Cooling
If your energy bills have sky rocketed due to conventional data center cooling strategies, try more modern systems designed by CNS and bring it back down to earth.Designing and engineering modern data center cooling systems, Inrow cooling, free cooling, aisle containment and liquid cooling and following the standards is a big step toward a lower energy bill and ensuring up-time of data centers.
Not too hot or too cold, but just right
First we make sure you’re not running the data center temperature too low or too high. The Society of Heating, Refrigeration and Air-Conditioning Engineers (ASHRAE) has been tracking recommended and allowable temperatures for different types of data centers since mid-2000, in which time the maximum high-end temperature increased from 24 degrees Celsius to 27°C in 2008 and by 2011,
Right Design
The easiest way to save money is to reduce how many CRAC units are running. A higher-temperature data center matches needs against risk and requires far less cooling; this means fewer CRAC units. In some data centers, half of the CRAC units can be turned off, directly reducing energy and maintenance costs, after number of operational units comes the decision making on cooling options.

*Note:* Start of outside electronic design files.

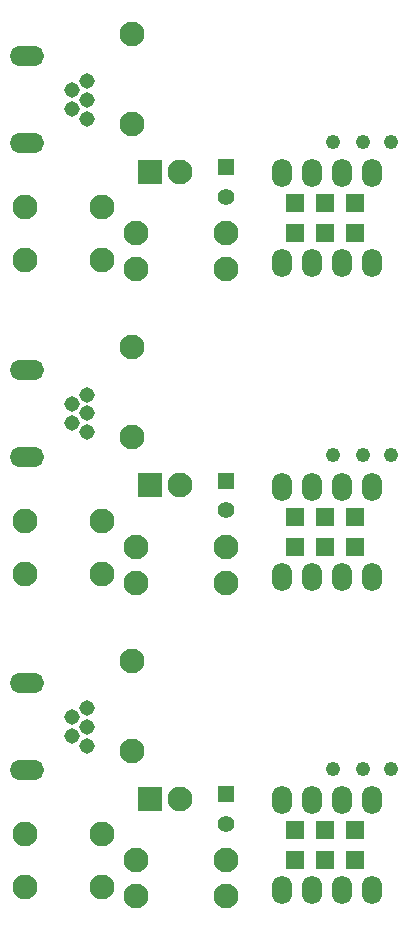
<source format=gbs>
G04 #@! TF.FileFunction,Soldermask,Bot*
%FSLAX46Y46*%
G04 Gerber Fmt 4.6, Leading zero omitted, Abs format (unit mm)*
G04 Created by KiCad (PCBNEW 4.0.5+dfsg1-4) date Tue Nov  6 22:35:12 2018*
%MOMM*%
%LPD*%
G01*
G04 APERTURE LIST*
%ADD10C,0.100000*%
%ADD11R,1.625600X1.625600*%
%ADD12C,2.101600*%
%ADD13C,1.309600*%
%ADD14O,2.901600X1.701600*%
%ADD15C,2.100580*%
%ADD16R,2.101600X2.101600*%
%ADD17O,1.701600X2.401600*%
%ADD18C,1.244600*%
%ADD19R,1.401600X1.401600*%
%ADD20C,1.401600*%
G04 APERTURE END LIST*
D10*
D11*
X176022000Y-76073000D03*
X173482000Y-76073000D03*
X173482000Y-78613000D03*
X176022000Y-78613000D03*
X170942000Y-76073000D03*
X170942000Y-78613000D03*
D12*
X154559000Y-76399000D03*
X154559000Y-80899000D03*
X148059000Y-76399000D03*
X148059000Y-80899000D03*
D13*
X153259000Y-67310000D03*
X153259000Y-68910000D03*
X152059000Y-66510000D03*
X152059000Y-68110000D03*
X153259000Y-65710000D03*
D14*
X148209000Y-70993000D03*
X148209000Y-63627000D03*
D15*
X165100000Y-78613000D03*
X157480000Y-78613000D03*
D16*
X158623000Y-73406000D03*
D12*
X161163000Y-73406000D03*
D17*
X169799000Y-81153000D03*
X172339000Y-81153000D03*
X174879000Y-81153000D03*
X177419000Y-81153000D03*
X177419000Y-73533000D03*
X174879000Y-73533000D03*
X172339000Y-73533000D03*
X169799000Y-73533000D03*
D18*
X179070000Y-70866000D03*
D19*
X165100000Y-73025000D03*
D20*
X165100000Y-75525000D03*
D15*
X165100000Y-81661000D03*
X157480000Y-81661000D03*
D18*
X176657000Y-70866000D03*
X174117000Y-70866000D03*
D15*
X157099000Y-69342000D03*
X157099000Y-61722000D03*
D11*
X176022000Y-102616000D03*
X173482000Y-102616000D03*
X173482000Y-105156000D03*
X176022000Y-105156000D03*
X170942000Y-102616000D03*
X170942000Y-105156000D03*
D19*
X165100000Y-99568000D03*
D20*
X165100000Y-102068000D03*
D18*
X174117000Y-97409000D03*
X176657000Y-97409000D03*
X179070000Y-97409000D03*
D17*
X169799000Y-107696000D03*
X172339000Y-107696000D03*
X174879000Y-107696000D03*
X177419000Y-107696000D03*
X177419000Y-100076000D03*
X174879000Y-100076000D03*
X172339000Y-100076000D03*
X169799000Y-100076000D03*
D15*
X165100000Y-108204000D03*
X157480000Y-108204000D03*
D12*
X154559000Y-102942000D03*
X154559000Y-107442000D03*
X148059000Y-102942000D03*
X148059000Y-107442000D03*
D15*
X157099000Y-95885000D03*
X157099000Y-88265000D03*
D13*
X153259000Y-93853000D03*
X153259000Y-95453000D03*
X152059000Y-93053000D03*
X152059000Y-94653000D03*
X153259000Y-92253000D03*
D14*
X148209000Y-97536000D03*
X148209000Y-90170000D03*
D16*
X158623000Y-99949000D03*
D12*
X161163000Y-99949000D03*
D15*
X165100000Y-105156000D03*
X157480000Y-105156000D03*
D16*
X158623000Y-126492000D03*
D12*
X161163000Y-126492000D03*
X154559000Y-129485000D03*
X154559000Y-133985000D03*
X148059000Y-129485000D03*
X148059000Y-133985000D03*
D19*
X165100000Y-126111000D03*
D20*
X165100000Y-128611000D03*
D18*
X176657000Y-123952000D03*
X174117000Y-123952000D03*
X179070000Y-123952000D03*
D13*
X153259000Y-120396000D03*
X153259000Y-121996000D03*
X152059000Y-119596000D03*
X152059000Y-121196000D03*
X153259000Y-118796000D03*
D14*
X148209000Y-124079000D03*
X148209000Y-116713000D03*
D15*
X157099000Y-122428000D03*
X157099000Y-114808000D03*
X165100000Y-131699000D03*
X157480000Y-131699000D03*
X165100000Y-134747000D03*
X157480000Y-134747000D03*
D17*
X169799000Y-134239000D03*
X172339000Y-134239000D03*
X174879000Y-134239000D03*
X177419000Y-134239000D03*
X177419000Y-126619000D03*
X174879000Y-126619000D03*
X172339000Y-126619000D03*
X169799000Y-126619000D03*
D11*
X176022000Y-129159000D03*
X173482000Y-129159000D03*
X173482000Y-131699000D03*
X176022000Y-131699000D03*
X170942000Y-129159000D03*
X170942000Y-131699000D03*
M02*

</source>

Weigh your various data center cooling options
Data centers have options when it comes to a cooling strategy beyond turning the whole room into an artic chill zone.

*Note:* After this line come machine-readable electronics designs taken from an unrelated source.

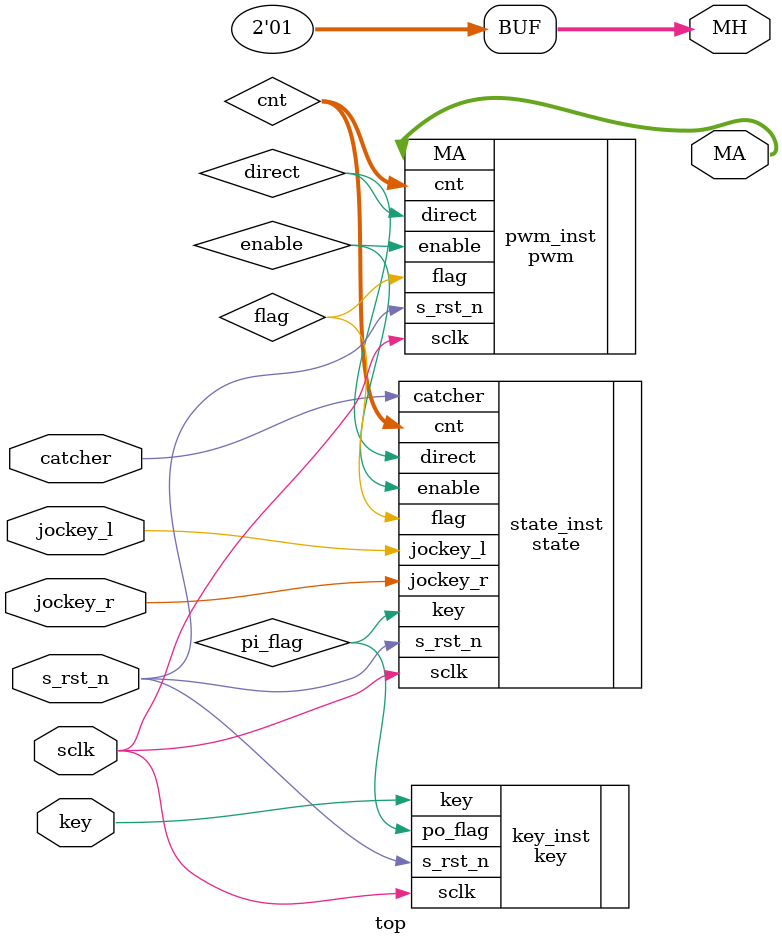
<source format=v>
module  top(
        // system signals 
        input                   sclk                    ,  
        input                   s_rst_n                 ,
        // input signals
        input                   key                     ,
        input                   catcher                 ,
        input                   jockey_r                ,
        input                   jockey_l                ,
        // output signals
        // output          [ 3:0]  stepdrive
        output          [ 1:0]  MA                      ,
        output          [ 1:0]  MH                      
);

//============================================================\
// ========= Define Parameter and Internal Signals ==========
//============================================================/ 
wire                    pi_flag                         ;
wire                    direct                          ;
wire                    enable                          ;
wire                    flag                            ;
wire    [ 2:0]          cnt                             ;


//====================================================================
// ***************      Main    Code    ***************
//====================================================================
assign  MH      =       {1'b0,1'b1};

key     key_inst(
        .sclk                   (sclk                   ),
        .s_rst_n                (s_rst_n                ),
        .key                    (key                    ),
        .po_flag                (pi_flag                )
);

state   state_inst(
        .sclk                   (sclk                   ),
        .s_rst_n                (s_rst_n                ),
        .catcher                (catcher                ),
        .jockey_r               (jockey_r               ),
        .jockey_l               (jockey_l               ),
        .key                    (pi_flag                ),
        .flag                   (flag                   ),
        .direct                 (direct                 ),
        .enable                 (enable                 ),
        .cnt                    (cnt                    )
);

/* motor   motor_inst(
        .sclk                   (sclk                   ),
        .s_rst_n                (s_rst_n                ),
        .direct                 (direct                 ),
        .stepenable             (stepenable             ),
        .stepdrive              (stepdrive              )
); */

pwm     pwm_inst(
        .sclk                   (sclk                   ),
        .s_rst_n                (s_rst_n                ),
        .enable                 (enable                 ),
        .direct                 (direct                 ),
        .cnt                    (cnt                    ),
        .flag                   (flag                   ),
        .MA                     (MA                     )
);        








endmodule
</source>
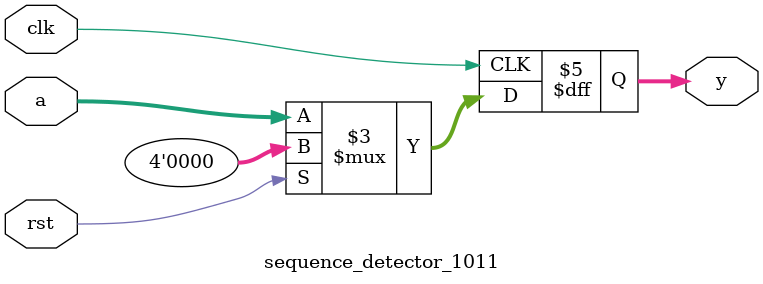
<source format=v>
/* 
 * Corevexis Semiconductor 
 * Example 82: SEQUENCE DETECTOR 1011 
 */

module sequence_detector_1011 (
    input clk,
    input rst,
    input [3:0] a,
    output reg [3:0] y
);

always @(posedge clk) begin
    if(rst) y <= 4'b0;
    else y <= a; 
end

endmodule
</source>
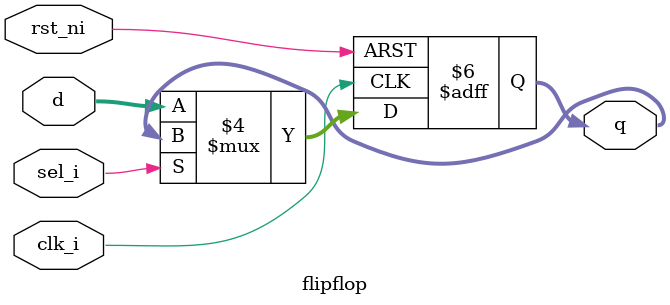
<source format=sv>
module flipflop(
  input logic clk_i, rst_ni,
  input logic [31:0] d,
  input logic sel_i,

  output logic [31:0] q
);

    always_ff @(posedge clk_i or negedge rst_ni)
		 begin
				  if (!rst_ni) q <= 0;
				  else if (sel_i == 0) q<=d;
			end        
endmodule 
</source>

Data center cooling options, from containment to self-cooled cabinets to outside air, come with their own advantages. To determine which data center cooling methods are worth implementing, various choices need consideration.
Basics
Running standard fixed-rate CRAC units at 100% capacity can build up thermal inertia, another cooling strategy that reduces costs. The data center cools considerably below its target temperature, then the CRAC units are switched off. The data center is then allowed to warm up until it reaches a defined point, and the CRAC units come back on.
Cooling Containment
Cooling containment means separating cool or cold inlet air from hot discharge air. Containment involves erecting barriers — curtains, blanking panels, walls or other designs — to keep the zones separated. The achievable level of cooling containment depends on white space cabinet layout, new facility design and is determined at project planning stages.
Localized Cooling
Source-of-heat coolers include in-row air conditioners, in-row coolers, above- and below-cabinet coolers, self-cooled cabinets, rear-door coolers, immersion cooling tanks and direct liquid cooling.
In-row air conditioners
In-row air conditioners are packaged like equipment cabinets to stand within or at the end of rows. Some units discharge air to the cool aisle, while others direct air toward higher-load cabinets. In-row coolers provide chilled water-, condenser water- and refrigerant-based heat transfer, with and without humidity control.
Self-cooled Cabinets
Self-cooled cabinets are the epitome of closed-loop systems. These cabinets recirculate air within their enclosures, cool via water or refrigerant, and work without supplemental cooling in the room.
Rear-door Coolers
Rear-door coolers are radiators through which chilled water circulates to remove the heat. They replace normal cabinet doors, cooling the hot exhaust air and then discharging it back into the room.
When cooling units operate close to computing equipment, it saves the cost of fans pushing cooled air all the way across the room, under the floor or through ductwork.
Free air cooling
Free air cooling is opted if the air outside a data center is regularly below 27 degrees Celsius, free cooling is possible — directly cooling equipment with filtered outside air, or cooling circulating water by outside air, requiring only pumps and no mechanical refrigeration. Kyoto wheels are one example of a free cooling design.